Sequentially reading a single file from the file system gave me around 40MB/s. Reading multiple in parallel brought the total throughput in the hundreds of megabytes - where I'd expect it. This is really weird. The 5 disks show 100% utilization during single file reads. Writes are supremely fast, whether single threaded or parallel. Reading directly from each disk gives >200MB/s.
Splitting the the RAIDz2 into two RAIDz1s, or into one RAIDz1 and a mirror improved reads to 100 and something MB/s. Better but still not where it should be.
I have an existing RAIDz1 made of 4x 8TB disks on the same machine. That one reads with 250-350MB/s. I made an equivalent 4x 16TB RAIDz1 from the new drives and that read with about 100MB/s. Much slower.
All of this was done with ashift=12
and default recordsize
. The disks' datasheets say their block size is 4096.
I decided to try RAIDz2 with ashift=13
even though the disks really say they've got 4K physical block size. Lo and behold, the single file reads went to over 150MB/s. 🤔
Following from there, I got full throughput when I increased the recordsize
to 1M. This produces full throughput even with ashift=12
. My existing 4x 8TB RAIDz1 pools with ashift=12
and recordsize=128K
read single files fast.
Here's a diff of the queue dump of the old and new drives. The left side is a WD 8TB from the existing RAIDz1, the right side is one of the new HC550 16TB
< max_hw_sectors_kb: 1024
---
> max_hw_sectors_kb: 512
20c20
< max_sectors_kb: 1024
---
> max_sectors_kb: 512
25c25
< nr_requests: 2
---
> nr_requests: 60
36c36
< write_cache: write through
---
> write_cache: write back
38c38
< write_zeroes_max_bytes: 0
---
> write_zeroes_max_bytes: 33550336
Could the max_*_sectors_kb
being half on the new drives have something to do with it?
Can anyone make any sense of any of this?
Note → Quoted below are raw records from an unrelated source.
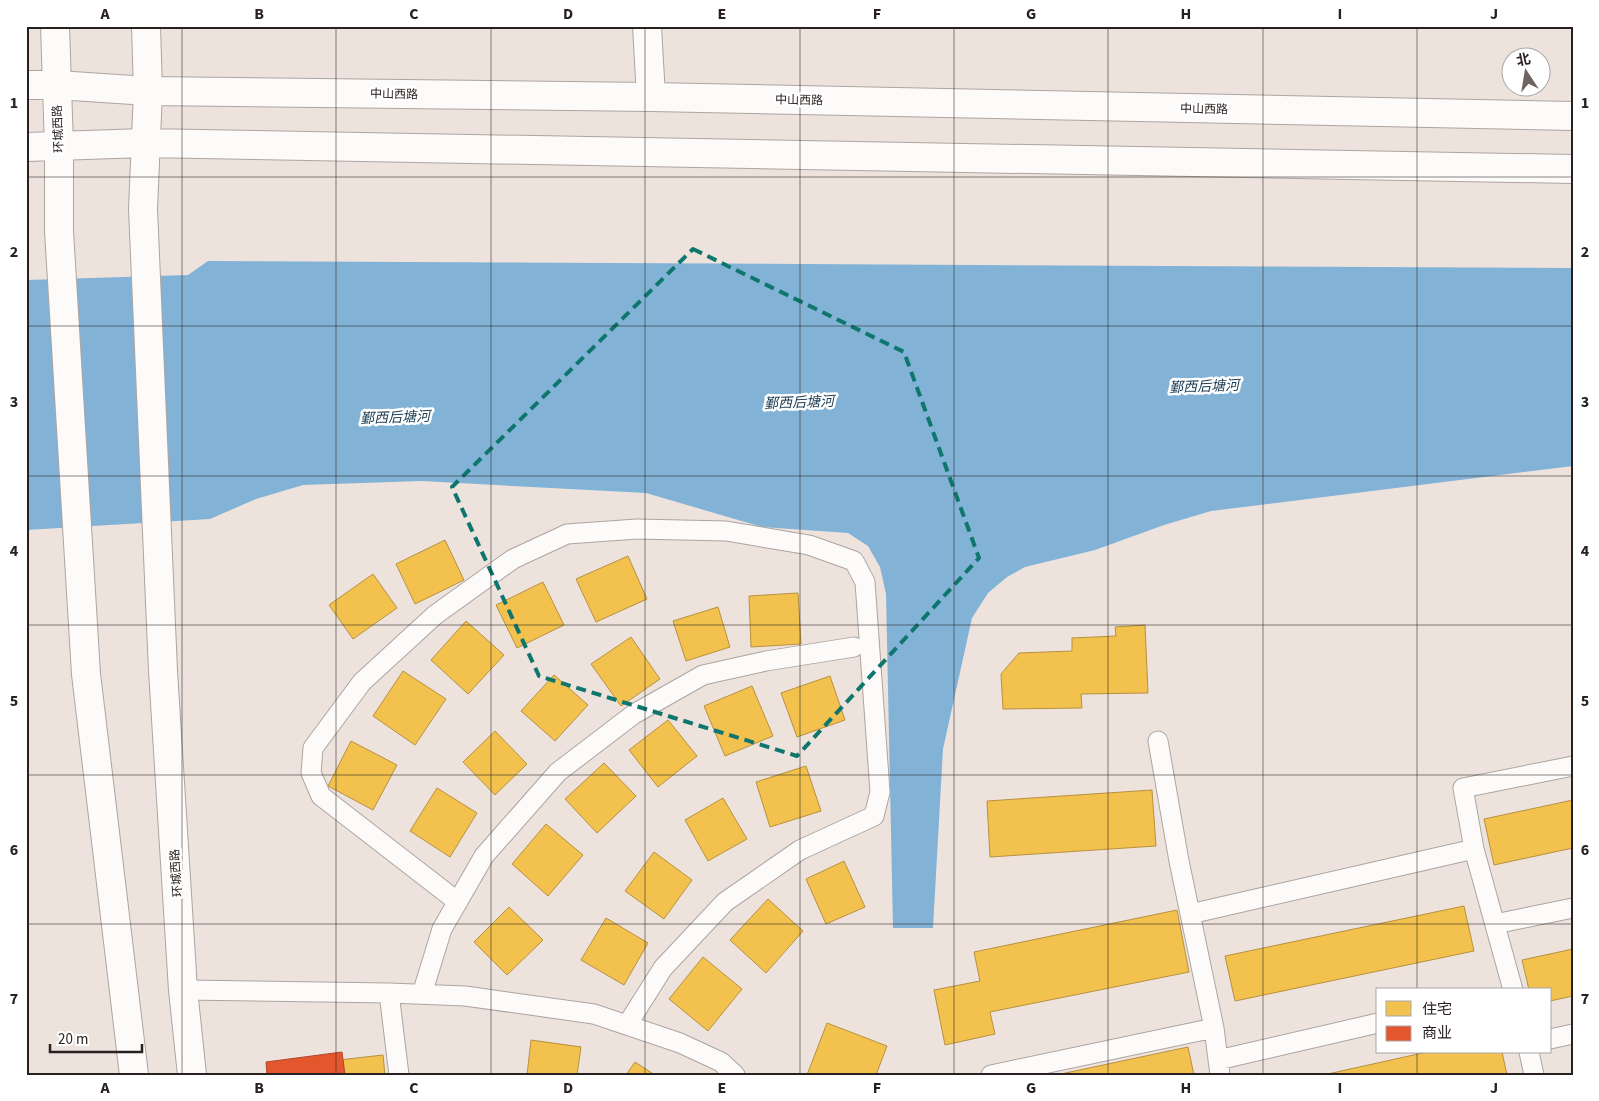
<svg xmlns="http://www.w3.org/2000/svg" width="1599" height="1101" font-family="'Source Sans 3','Noto Sans SC',sans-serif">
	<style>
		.water { fill: #82b3d6 }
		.homes { fill: #f2c14e; stroke: #b69140 }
		.shops { fill: #e4572e; stroke: #ac472a }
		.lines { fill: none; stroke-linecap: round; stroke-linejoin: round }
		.lane-casing { stroke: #ada4a0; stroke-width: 21 }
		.street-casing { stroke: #ada4a0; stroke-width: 30 }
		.primary-casing { stroke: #ada4a0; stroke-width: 30 }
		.lane { stroke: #fcfbfa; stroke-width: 19 }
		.street { stroke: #fcfbfa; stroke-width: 28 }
		.primary { stroke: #fcfbfa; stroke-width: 28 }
		.marked { fill: none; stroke: #0f766e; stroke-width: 4; stroke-dasharray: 10 6; stroke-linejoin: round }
		.grid { fill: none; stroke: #29211f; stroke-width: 1; stroke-opacity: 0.55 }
		.labels { text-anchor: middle; stroke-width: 5; stroke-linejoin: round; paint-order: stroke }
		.street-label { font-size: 12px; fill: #29211f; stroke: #fff }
		.water-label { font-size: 14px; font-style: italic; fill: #193a50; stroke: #fff }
		.neatline { fill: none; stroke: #29211f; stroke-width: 2 }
		.grid-label { font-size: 16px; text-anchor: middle; font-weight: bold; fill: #29211f }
	</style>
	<rect width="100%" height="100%" fill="#eee2dd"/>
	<!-- water -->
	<path class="water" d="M208,261l1365,7v198l-362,45 -47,14 -69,25 -70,17 -18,10 -19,16 -16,25 -29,131 -10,179h-40l-7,-334 -6,-27 -12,-21 -20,-13 -86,-6 -116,-34 -225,-12 -118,4 -47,14 -46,20 -184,11v-250l162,-5z"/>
	<!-- homes -->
	<path class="homes" d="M445,540l19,40 -49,24 -19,-40z
		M628,556l19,43 -51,23 -20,-43z
		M373,574l24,34 -44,31 -24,-34z
		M543,582l21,43 -47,23 -21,-43z
		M798,593l3,51 -50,3 -2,-51z
		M718,607l12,40 -44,14 -13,-40z
		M466,621l38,34 -36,39 -37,-34z
		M1145,625l3,68 -67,1 1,14 -79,1 -2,-35 18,-21 53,-2v-13l44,-2 -1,-9z
		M631,637l29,42 -39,27 -30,-42z
		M403,671l43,28 -31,46 -42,-29z
		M554,675l34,30 -33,36 -34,-30z
		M830,676l15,44 -48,17 -16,-44z
		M752,686l21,50 -48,20 -21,-50z
		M668,720l29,36 -39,31 -29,-37z
		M495,731l32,33 -32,31 -32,-33z
		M351,741l46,24 -24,45 -45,-24z
		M604,763l32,33 -39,37 -32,-34z
		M806,766l15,45 -51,16 -14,-45z
		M437,788l40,25 -27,44 -40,-26z
		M1152,790l4,56 -166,11 -3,-56z
		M723,798l24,41 -39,22 -23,-41z
		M1573,800v48l-79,17 -10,-46z
		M546,824l37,31 -35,41 -36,-32z
		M654,852l38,28 -28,39 -39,-28z
		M844,861l21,46 -39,17 -20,-45z
		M768,899l35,32 -37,42 -36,-33z
		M1464,906l10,45 -239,50 -10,-45z
		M509,907l34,33 -36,35 -33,-33z
		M1177,910l12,62 -199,40 5,22 -50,11 -11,-55 46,-9 -6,-29z
		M606,918l42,25 -24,42 -43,-25z
		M1573,949v47l-23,5v-11h-21l-7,-30z
		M703,957l39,32 -34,42 -39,-32z
		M827,1023l60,23 -11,29h-69z
		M531,1040l50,7 -4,28h-50z
		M1188,1047l6,28h-138z
		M1427,1052h75l5,23h-184z
		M383,1055l2,20h-115l-1,-7z
		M635,1062l20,13h-29z"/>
	<!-- shops -->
	<path class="shops" d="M342,1052l3,23h-78l-1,-13z"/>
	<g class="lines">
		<!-- lane casing -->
		<g class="lane-casing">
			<path id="lane" d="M1158,741l21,120 35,167 6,47
				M1474,849l-11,-61 110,-22
				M458,902l-137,-106 -10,-23 2,-25 49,-66 73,-67 78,-56 54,-25 70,-5 89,2 83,14 45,16 11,21 15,210 -6,24 -74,34 -75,52 -62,66 -36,57
				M1190,914l284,-65 39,141
				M1495,924l78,-16
				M183,990l206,3 10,82
				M389,993l76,3 129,18 86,29 41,19 14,13
				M422,994l20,-65 42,-73 74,-84 76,-58 69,-39 63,-14 88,-14
				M1550,1039l23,-5
				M1529,1052l5,23
				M1218,1060l160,-37
				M991,1075l223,-47"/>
		</g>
		<!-- street casing -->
		<g class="street-casing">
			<path id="street" d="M647,26l4,71"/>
		</g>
		<!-- primary casing -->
		<g class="primary-casing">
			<path id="primary" d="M55,26l4,121v84l27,443 48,401
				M146,26l2,65 -5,118 20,462 20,319 9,85
				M26,85h31l91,6 503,6 922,19
				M26,147l119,-4 1428,26"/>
		</g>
		<!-- lane -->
		<use href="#lane" class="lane"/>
		<!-- street -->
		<use href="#street" class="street"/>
		<!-- primary -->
		<use href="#primary" class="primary"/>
	</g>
	<!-- marked area -->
	<path class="marked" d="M693,249l211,103 75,206 -182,198 -258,-80 -87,-189z"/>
	<!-- grid -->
	<path class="grid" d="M182,26v1049M336,26v1049M491,26v1049M645,26v1049M800,26v1049M954,26v1049M1108,26v1049M1263,26v1049M1417,26v964M26,177h1547M26,326h1547M26,476h1547M26,625h1547M26,775h1547M26,924h1547M1417,1052v23"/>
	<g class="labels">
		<!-- street labels -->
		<g class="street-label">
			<text transform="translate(394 94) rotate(1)" y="4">中山西路</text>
			<text transform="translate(799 100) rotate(1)" y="4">中山西路</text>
			<text transform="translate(1204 109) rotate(1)" y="4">中山西路</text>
			<text transform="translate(58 129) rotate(-92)" y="4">环城西路</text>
			<text transform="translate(176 873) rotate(-94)" y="4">环城西路</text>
		</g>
		<!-- water labels -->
		<g class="water-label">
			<text transform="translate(1204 386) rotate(-2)" y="5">鄞西后塘河</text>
			<text transform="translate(799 402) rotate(-2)" y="5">鄞西后塘河</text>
			<text transform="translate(395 417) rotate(-2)" y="5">鄞西后塘河</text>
		</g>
	</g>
	<!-- border -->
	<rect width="1599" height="1101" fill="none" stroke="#ffffff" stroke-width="55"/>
	<!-- legend -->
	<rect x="1376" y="988" width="175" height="65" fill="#ffffff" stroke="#a9a6a5"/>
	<rect x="1386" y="1001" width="25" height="15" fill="#f2c14e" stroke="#a9a6a5"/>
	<text x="1422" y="1014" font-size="15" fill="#29211f">住宅</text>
	<rect x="1386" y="1026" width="25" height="15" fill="#e4572e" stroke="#a9a6a5"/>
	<text x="1422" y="1038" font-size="15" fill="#29211f">商业</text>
	<!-- north arrow -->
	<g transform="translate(1526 72) rotate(348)"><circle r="24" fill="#ffffff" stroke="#a9a6a5"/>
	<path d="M0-4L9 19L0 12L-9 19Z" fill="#6e6562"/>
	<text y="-8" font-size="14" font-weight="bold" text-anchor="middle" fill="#29211f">北</text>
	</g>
	<!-- scale -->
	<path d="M50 1044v8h92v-8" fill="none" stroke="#29211f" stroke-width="2.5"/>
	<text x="58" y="1044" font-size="15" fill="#29211f" stroke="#ffffff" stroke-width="4" paint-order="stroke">20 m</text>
	<rect x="28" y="28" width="1544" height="1046" class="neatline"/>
	<g class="grid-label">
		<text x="105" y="19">A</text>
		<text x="259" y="19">B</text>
		<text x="414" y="19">C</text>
		<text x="568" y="19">D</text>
		<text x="722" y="19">E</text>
		<text x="877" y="19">F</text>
		<text x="1031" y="19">G</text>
		<text x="1186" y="19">H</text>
		<text x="1340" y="19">I</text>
		<text x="1494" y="19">J</text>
		<text x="14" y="108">1</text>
		<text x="1585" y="108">1</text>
		<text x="14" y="257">2</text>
		<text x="1585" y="257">2</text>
		<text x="14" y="407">3</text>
		<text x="1585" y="407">3</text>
		<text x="14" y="556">4</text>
		<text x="1585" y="556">4</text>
		<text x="14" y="706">5</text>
		<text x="1585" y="706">5</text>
		<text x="14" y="855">6</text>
		<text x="1585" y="855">6</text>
		<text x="14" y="1004">7</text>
		<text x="1585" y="1004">7</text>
		<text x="105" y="1093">A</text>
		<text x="259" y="1093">B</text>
		<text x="414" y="1093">C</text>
		<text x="568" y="1093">D</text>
		<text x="722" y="1093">E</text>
		<text x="877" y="1093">F</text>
		<text x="1031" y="1093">G</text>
		<text x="1186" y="1093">H</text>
		<text x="1340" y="1093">I</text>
		<text x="1494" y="1093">J</text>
	</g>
</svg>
OK, I think it may have to do with the odd number of data drives. If I create a raidz2 with 4 of the 5 disks, even with
ashift=12
,recordsize=128K
, the performance in sequential single thread read is stellar. What's not clear is why this doesn't affect, or not as much, the 4x 8TB-drive raidz1.Would you use zfs and raid-z when there is only 1 file on your disk?
Would you build 4 ticket counters when your concert hall has only 1 seat? Would you build a 4 lane highway when there is only 1 car in your country?
:-)
Yes, yes I would use ZFS if I had only one file on my disk.
Ok :-)
Then you probably shouldn't optimize it for the use of many files (which is the default, of course).